→ **Prompt**:
All of the data below must be repeated exactly.

(Data entries)
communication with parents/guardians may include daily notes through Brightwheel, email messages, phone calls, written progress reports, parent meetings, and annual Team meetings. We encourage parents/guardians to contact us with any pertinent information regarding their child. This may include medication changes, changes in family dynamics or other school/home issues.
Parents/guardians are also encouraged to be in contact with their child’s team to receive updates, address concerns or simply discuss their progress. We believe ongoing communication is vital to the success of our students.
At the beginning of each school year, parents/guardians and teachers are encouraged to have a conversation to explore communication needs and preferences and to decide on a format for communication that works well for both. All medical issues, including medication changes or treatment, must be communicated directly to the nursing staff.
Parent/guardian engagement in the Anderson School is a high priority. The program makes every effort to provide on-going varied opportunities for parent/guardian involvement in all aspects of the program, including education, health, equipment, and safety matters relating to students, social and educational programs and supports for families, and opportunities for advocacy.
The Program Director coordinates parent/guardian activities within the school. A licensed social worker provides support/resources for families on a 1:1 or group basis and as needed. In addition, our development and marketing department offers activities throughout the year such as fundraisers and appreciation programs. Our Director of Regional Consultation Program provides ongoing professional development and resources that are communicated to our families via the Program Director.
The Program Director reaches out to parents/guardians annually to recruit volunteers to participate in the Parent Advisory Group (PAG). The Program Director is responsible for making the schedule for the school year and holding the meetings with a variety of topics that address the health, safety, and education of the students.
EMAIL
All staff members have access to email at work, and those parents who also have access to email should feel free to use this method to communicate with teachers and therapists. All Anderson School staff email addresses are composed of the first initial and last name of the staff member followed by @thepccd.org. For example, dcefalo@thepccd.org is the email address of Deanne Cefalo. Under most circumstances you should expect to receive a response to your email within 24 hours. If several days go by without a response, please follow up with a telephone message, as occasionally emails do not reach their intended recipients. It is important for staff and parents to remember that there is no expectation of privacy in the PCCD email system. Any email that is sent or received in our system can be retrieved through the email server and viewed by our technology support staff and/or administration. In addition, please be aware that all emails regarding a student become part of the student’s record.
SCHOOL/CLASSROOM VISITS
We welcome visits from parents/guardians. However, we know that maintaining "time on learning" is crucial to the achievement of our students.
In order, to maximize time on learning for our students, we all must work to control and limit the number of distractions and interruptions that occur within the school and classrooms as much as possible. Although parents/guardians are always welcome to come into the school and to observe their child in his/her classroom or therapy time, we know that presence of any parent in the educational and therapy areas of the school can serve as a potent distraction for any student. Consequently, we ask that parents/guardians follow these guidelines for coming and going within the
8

→ **Solution for this exercise**:
communication with parents/guardians may include daily notes through Brightwheel, email messages, phone calls, written progress reports, parent meetings, and annual Team meetings. We encourage parents/guardians to contact us with any pertinent information regarding their child. This may include medication changes, changes in family dynamics or other school/home issues.
Parents/guardians are also encouraged to be in contact with their child’s team to receive updates, address concerns or simply discuss their progress. We believe ongoing communication is vital to the success of our students.
At the beginning of each school year, parents/guardians and teachers are encouraged to have a conversation to explore communication needs and preferences and to decide on a format for communication that works well for both. All medical issues, including medication changes or treatment, must be communicated directly to the nursing staff.
Parent/guardian engagement in the Anderson School is a high priority. The program makes every effort to provide on-going varied opportunities for parent/guardian involvement in all aspects of the program, including education, health, equipment, and safety matters relating to students, social and educational programs and supports for families, and opportunities for advocacy.
The Program Director coordinates parent/guardian activities within the school. A licensed social worker provides support/resources for families on a 1:1 or group basis and as needed. In addition, our development and marketing department offers activities throughout the year such as fundraisers and appreciation programs. Our Director of Regional Consultation Program provides ongoing professional development and resources that are communicated to our families via the Program Director.
The Program Director reaches out to parents/guardians annually to recruit volunteers to participate in the Parent Advisory Group (PAG). The Program Director is responsible for making the schedule for the school year and holding the meetings with a variety of topics that address the health, safety, and education of the students.
EMAIL
All staff members have access to email at work, and those parents who also have access to email should feel free to use this method to communicate with teachers and therapists. All Anderson School staff email addresses are composed of the first initial and last name of the staff member followed by @thepccd.org. For example, dcefalo@thepccd.org is the email address of Deanne Cefalo. Under most circumstances you should expect to receive a response to your email within 24 hours. If several days go by without a response, please follow up with a telephone message, as occasionally emails do not reach their intended recipients. It is important for staff and parents to remember that there is no expectation of privacy in the PCCD email system. Any email that is sent or received in our system can be retrieved through the email server and viewed by our technology support staff and/or administration. In addition, please be aware that all emails regarding a student become part of the student’s record.
SCHOOL/CLASSROOM VISITS
We welcome visits from parents/guardians. However, we know that maintaining "time on learning" is crucial to the achievement of our students.
In order, to maximize time on learning for our students, we all must work to control and limit the number of distractions and interruptions that occur within the school and classrooms as much as possible. Although parents/guardians are always welcome to come into the school and to observe their child in his/her classroom or therapy time, we know that presence of any parent in the educational and therapy areas of the school can serve as a potent distraction for any student. Consequently, we ask that parents/guardians follow these guidelines for coming and going within the
8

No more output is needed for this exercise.